Außerhalb der Stadt war N. im Gebiete des Fürstenthums mit dem Bau des Schlosses Werneck (1737–40) eine größere Aufgabe gestellt. Zur Sommerresidenz des Fürsten bestimmt, zeigt die kunstreiche Anlage das in Hufeisenform errichtete Herrenhaus mit den Nebengebäuden zu einem imposanten, geschlossenen Complex vereinigt. Von der kostbaren inneren Einrichtung ist leider seit Adaptirung der Räume zur Irrenanstalt nichts mehr erhalten. Einfacher waren die Schlösser in Steinbach (1725–28) und Guttenberg (1744 ff., jetzt zerstört) gehalten, in ihrer bewegten Grundrißbildung an die Ebracher Curie zu Burgwindheim erinnernd, deren Pläne wol auch N. zugeschrieben werden müssen. Mit der Berufung des Fürstbischofs Friedrich Karl von Schönborn auf den bischöflichen Stuhl zu Bamberg (1724) gewann unser Baumeister, dem alsbald die Leitung der dortigen fürstlichen Bauten übertragen wurde, auch in den östlichen fränkischen Gebieten an Einfluß. Schon 1730 wurde unter seiner Leitung mit zwei stattlichen, correspondirend angelegten Gebäulichkeiten, dem Katharinenspital und dem Priesterseminar in Bamberg, begonnen; gleichzeitig legte er dort den Grundstein zum Domcapitelshaus an der Südseite des Domes, das mit reicherer Außenarchitektur ausgestattet wurde. Auch die Baupflege der Bamberger Residenz und des Pommersfeldener Schlosses, sowie der Marquardsburg (Schloß Seehof) erforderte das wiederholte Eingreifen Neumann’s, dessen Thätigkeit sich bei diesen Gebäuden allerdings meist auf Zimmereinrichtungen und Aufführung von Nebenanlagen wie Orangerien, Stallungen, Gartenterrassen etc. beschränkte. Wenn auch nicht bezweifelt werden kann, daß der geschätzte Baumeister auch in Bamberg, Kronach und Forchheim eine große Anzahl von Bürgerhäusern ausgeführt hat, so ist doch die Zuschreibung im einzelnen nur mehr in seltenen Fällen möglich und, wo sie versucht wurde, wie bei dem Hause der Concordia in Bamberg, kaum aufrecht zu erhalten; auch beim Umbau des dortigen Rathhauses und dem Aufsessianischen Studiengebäude kann sein Name nur mit Vorbehalt genannt werden.
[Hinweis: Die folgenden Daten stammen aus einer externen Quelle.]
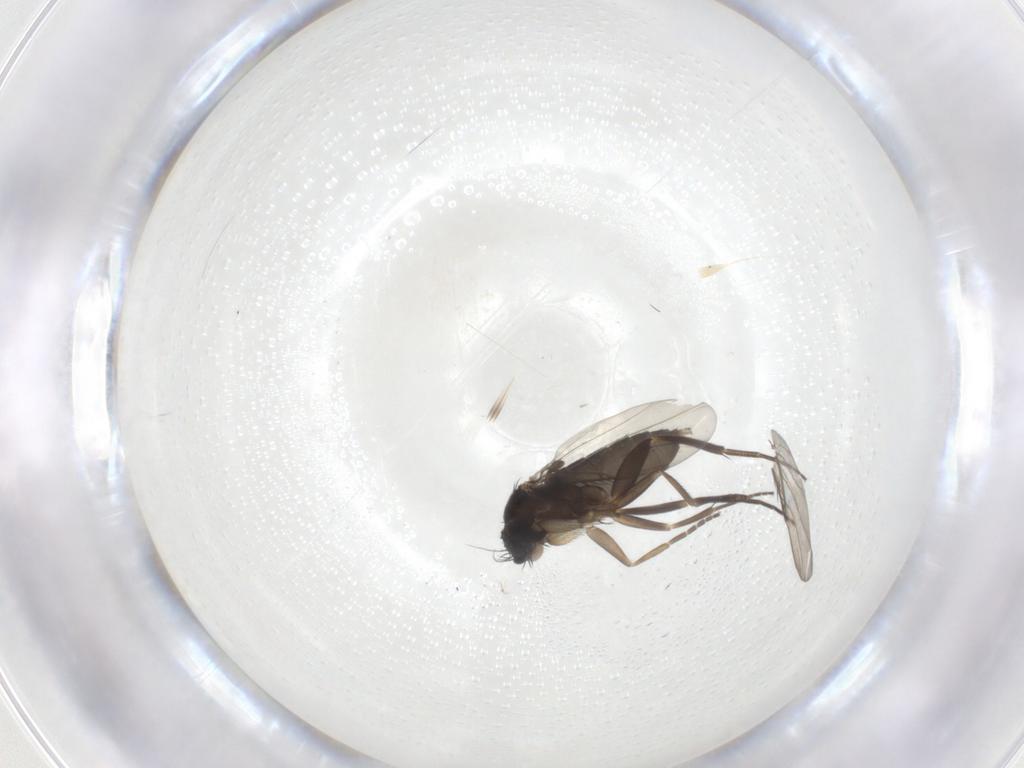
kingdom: Animalia
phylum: Arthropoda
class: Insecta
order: Diptera
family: Phoridae
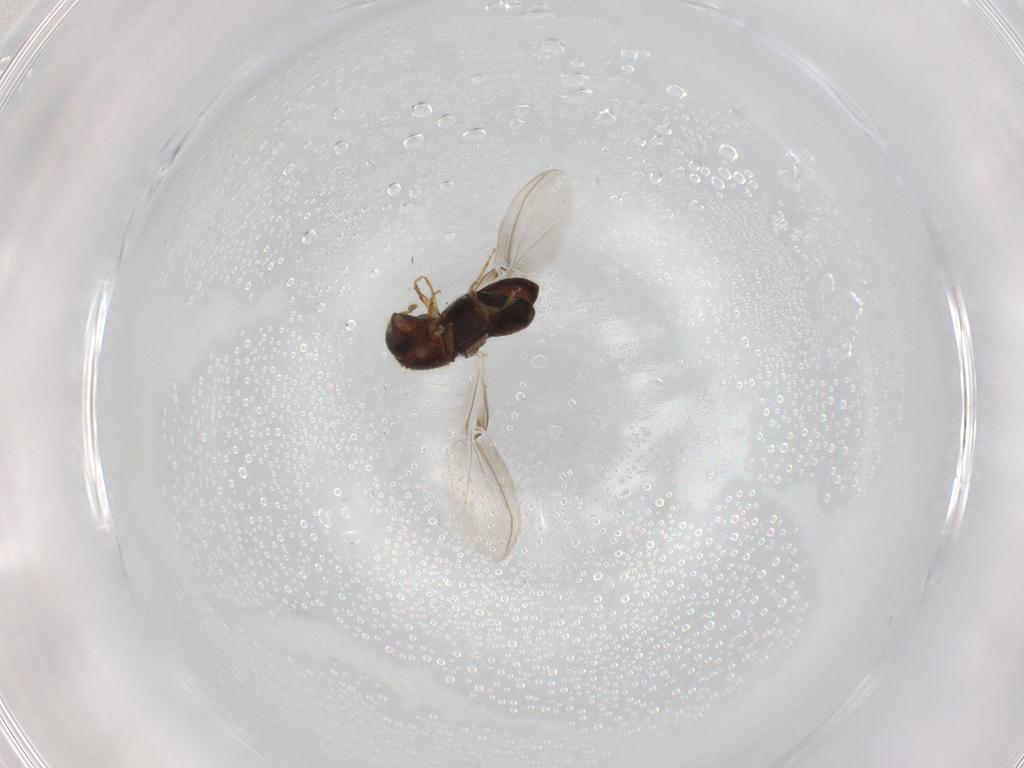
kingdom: Animalia
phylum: Arthropoda
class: Insecta
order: Coleoptera
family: Curculionidae
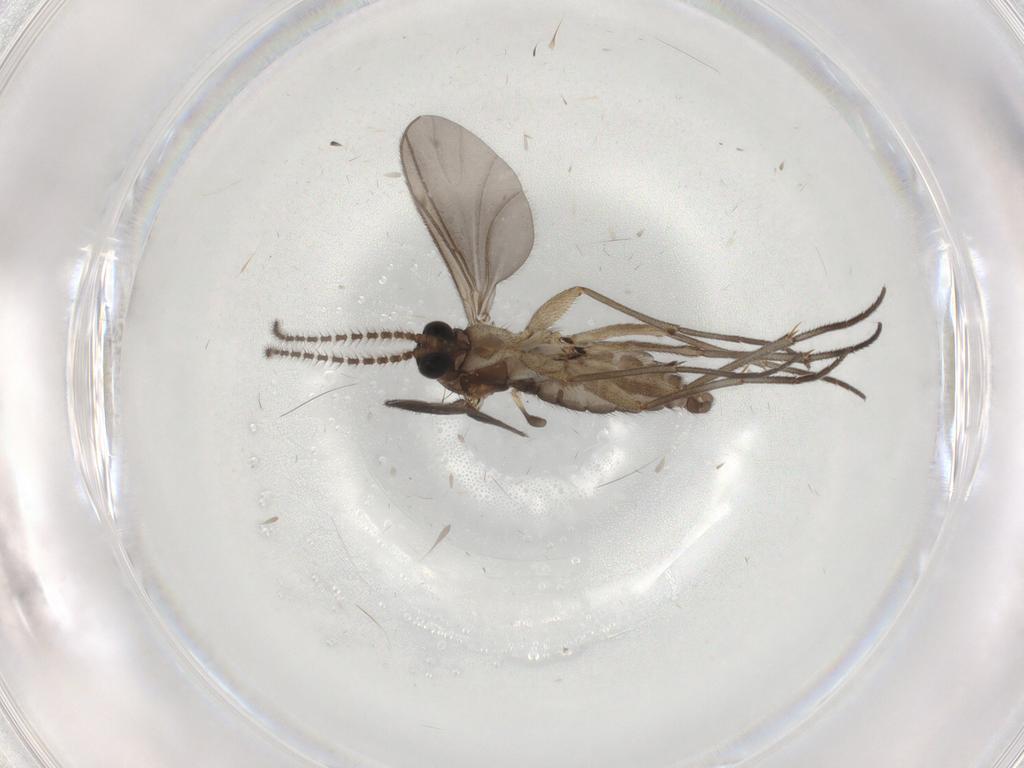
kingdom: Animalia
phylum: Arthropoda
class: Insecta
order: Diptera
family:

Daß auch die reichen Klöster N. beriefen, wenn sie zur Errichtung von Neubauten schritten, kann bei dem Ansehen des Meisters nicht wunder nehmen. Des Ebracher Abteibaus (1716) wurde bereits Erwähnung gethan. Dem Beispiel des Schwesterklosters folgten die Cistercienser im Kloster Schönthal (Württemberg), wo neben der Kirche nach Neumann’schen Plänen ein mächtiges Abteigebäude aufgeführt wurde (vollendet 1750). Auch das Prämonstratenserkloster Oberzell bei Würzburg übertrug ihm den Neubau der Abtei (1744), die bei vornehmer äußerer Gestaltung ein prächtiges Treppenhaus, ähnlich dem in Ebrach, birgt. Eine ausgedehnte Klosteranlage schuf der Baumeister für die Benedictiner in Münsterschwarzach (1727–43). Im Benedictinerkloster Banz wurden nach seinem Entwurfe die alten verstreut gelegenen Verwaltungsgebäude zu einem regelmäßigen der Abtei auf der Nordseite vorgelagerten Gebäudecomplex vereinigt (1752).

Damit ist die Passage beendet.